Polisi Digelandang Polisi, Dua Bripda Dipecat Diduga Terbukti Lakukan Asusila terhadap Gadis 18 Tahun

Ulasanrakyat.Com – Musi Rawas. Skandal serius kembali mencoreng wajah institusi kepolisian. Diduga dua anggota Polri berpangkat Bripda, masing-masing Bripda Nabil dan Bripda Samson, harus mengakhiri kariernya secara memalukan setelah terbukti melakukan tindak asusila dan persetubuhan paksa terhadap seorang perempuan berusia 18 tahun.

Kabar mengejutkan ini menyebar luas di media sosial setelah video kutipan pemberitaan Kompas TV viral pada Jumat, 6 Februari 2026. Dalam video tersebut, publik disuguhkan fakta pahit: aparat penegak hukum justru menjadi pelaku kejahatan yang seharusnya mereka cegah.

Bripda Nabil diketahui merupakan anggota aktif Polda Jambi, sementara Bripda Samson bertugas di Polres Tanjung Jabung Timur. Perbuatan keduanya langsung berujung pada proses internal kepolisian yang serius.

Sebagai bentuk penegakan disiplin dan integritas, Sidang Komisi Kode Etik Polri (KKEP) digelar pada Jumat (06/02/2026) di Gedung Mapolda Jambi. Sidang tersebut menjadi penentu nasib dua oknum polisi yang kini menjadi sorotan nasional.

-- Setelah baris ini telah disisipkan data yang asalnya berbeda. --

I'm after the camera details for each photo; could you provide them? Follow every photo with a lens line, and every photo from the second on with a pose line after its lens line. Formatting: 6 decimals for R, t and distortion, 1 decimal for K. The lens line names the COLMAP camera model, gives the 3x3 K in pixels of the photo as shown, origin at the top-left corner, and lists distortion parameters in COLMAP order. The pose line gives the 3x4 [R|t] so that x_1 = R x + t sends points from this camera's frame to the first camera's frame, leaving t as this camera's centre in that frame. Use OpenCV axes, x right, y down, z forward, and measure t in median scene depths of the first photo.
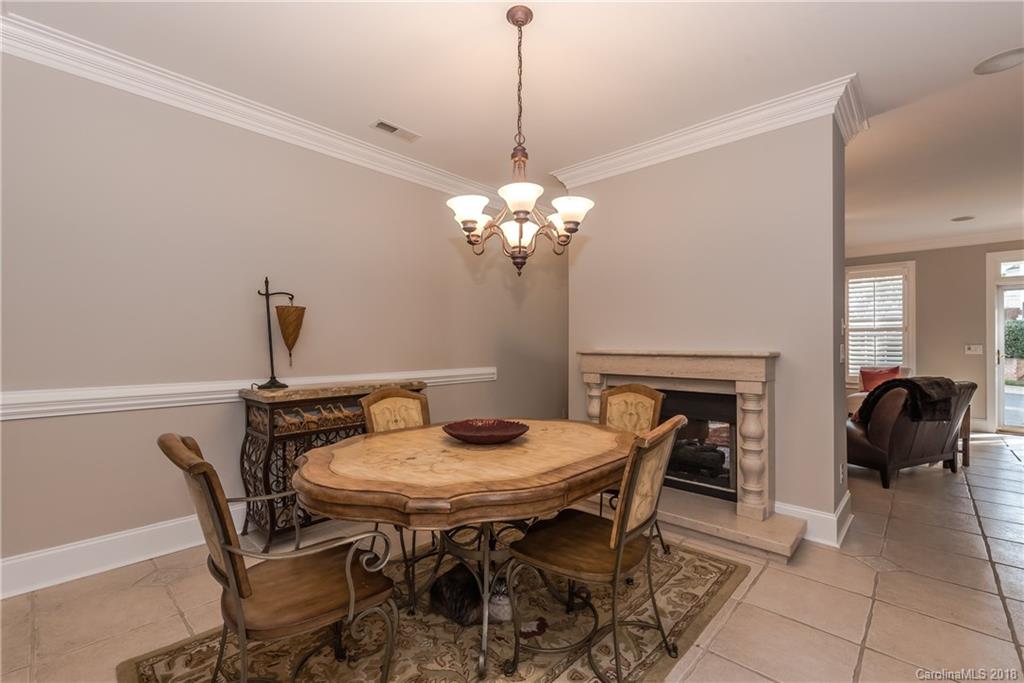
lens RADIAL K [[447.5, 0, 520.2], [0, 447.5, 341.6], [0, 0, 1]] dist [0.003649, -0.001604]
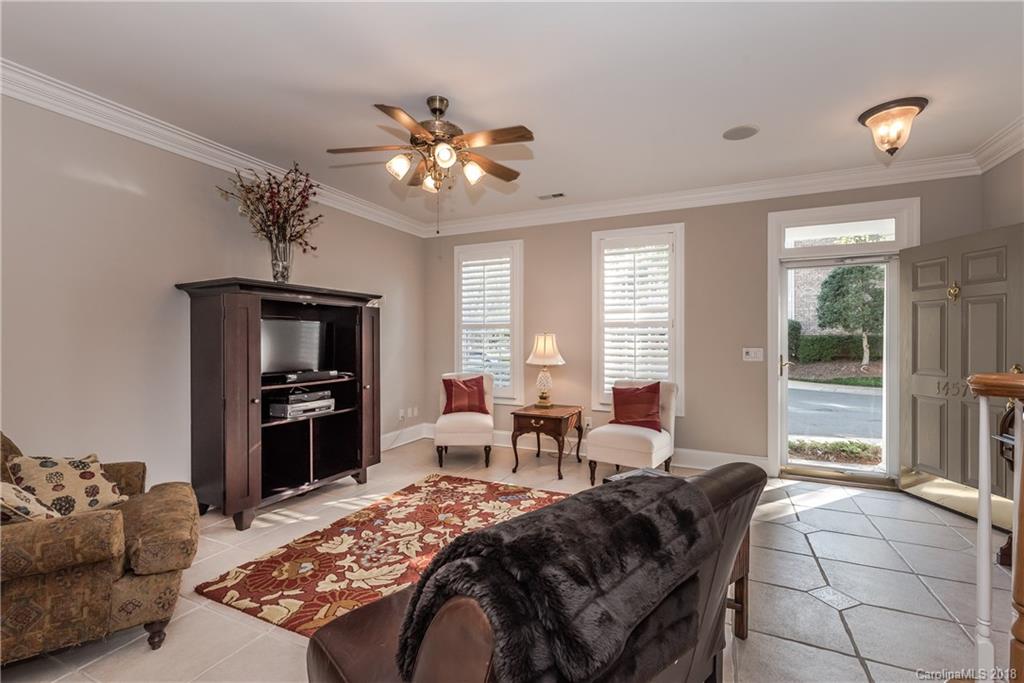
lens RADIAL K [[447.5, 0, 512.7], [0, 447.5, 341.0], [0, 0, 1]] dist [0.003649, -0.001604]
pose [[0.953812, -0.002045, 0.300397, 0.432028], [-0.000998, 0.999950, 0.009978, -0.009006], [-0.300402, -0.009817, 0.953762, 0.433347]]
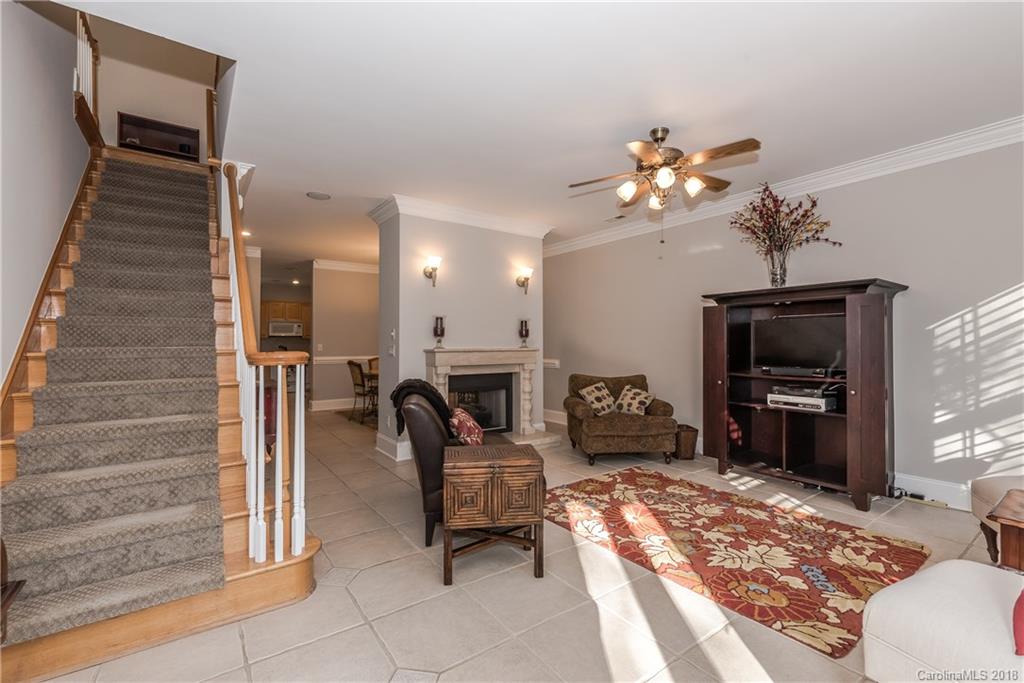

Dalam persidangan, majelis etik menyatakan bahwa Bripda Nabil dan Bripda Samson terbukti secara sah dan meyakinkan melakukan tindak asusila serta persetubuhan paksa terhadap korban yang masih berusia 18 tahun.

Tindakan tersebut dinilai sebagai pelanggaran berat, tidak hanya terhadap aturan disiplin Polri, tetapi juga terhadap nilai kemanusiaan dan hukum pidana.

Majelis menilai perbuatan kedua Bripda itu telah mencederai kehormatan, martabat, dan kepercayaan publik terhadap institusi Polri. Dengan pertimbangan tersebut, sanksi terberat pun dijatuhkan.

Tanpa toleransi, majelis etik memutuskan Pemberhentian Tidak Dengan Hormat (PTDH) terhadap Bripda Nabil dan Bripda Samson. Keputusan ini sekaligus menegaskan bahwa Polri tidak memberi ruang bagi anggota yang menyalahgunakan kewenangan dan merusak citra institusi.

Kasus ini memantik kemarahan publik. Warganet ramai-ramai menyuarakan kekecewaan sekaligus menuntut agar proses hukum pidana terhadap kedua pelaku juga ditegakkan secara maksimal, bukan berhenti pada sanksi etik semata.

Peristiwa “polisi digelandang polisi” ini menjadi pengingat keras bahwa pengawasan internal dan pembinaan moral aparat harus terus diperkuat. Publik berharap, langkah tegas ini menjadi titik balik agar kejadian serupa tidak kembali terulang dan kepercayaan masyarakat terhadap Polri dapat dipulihkan.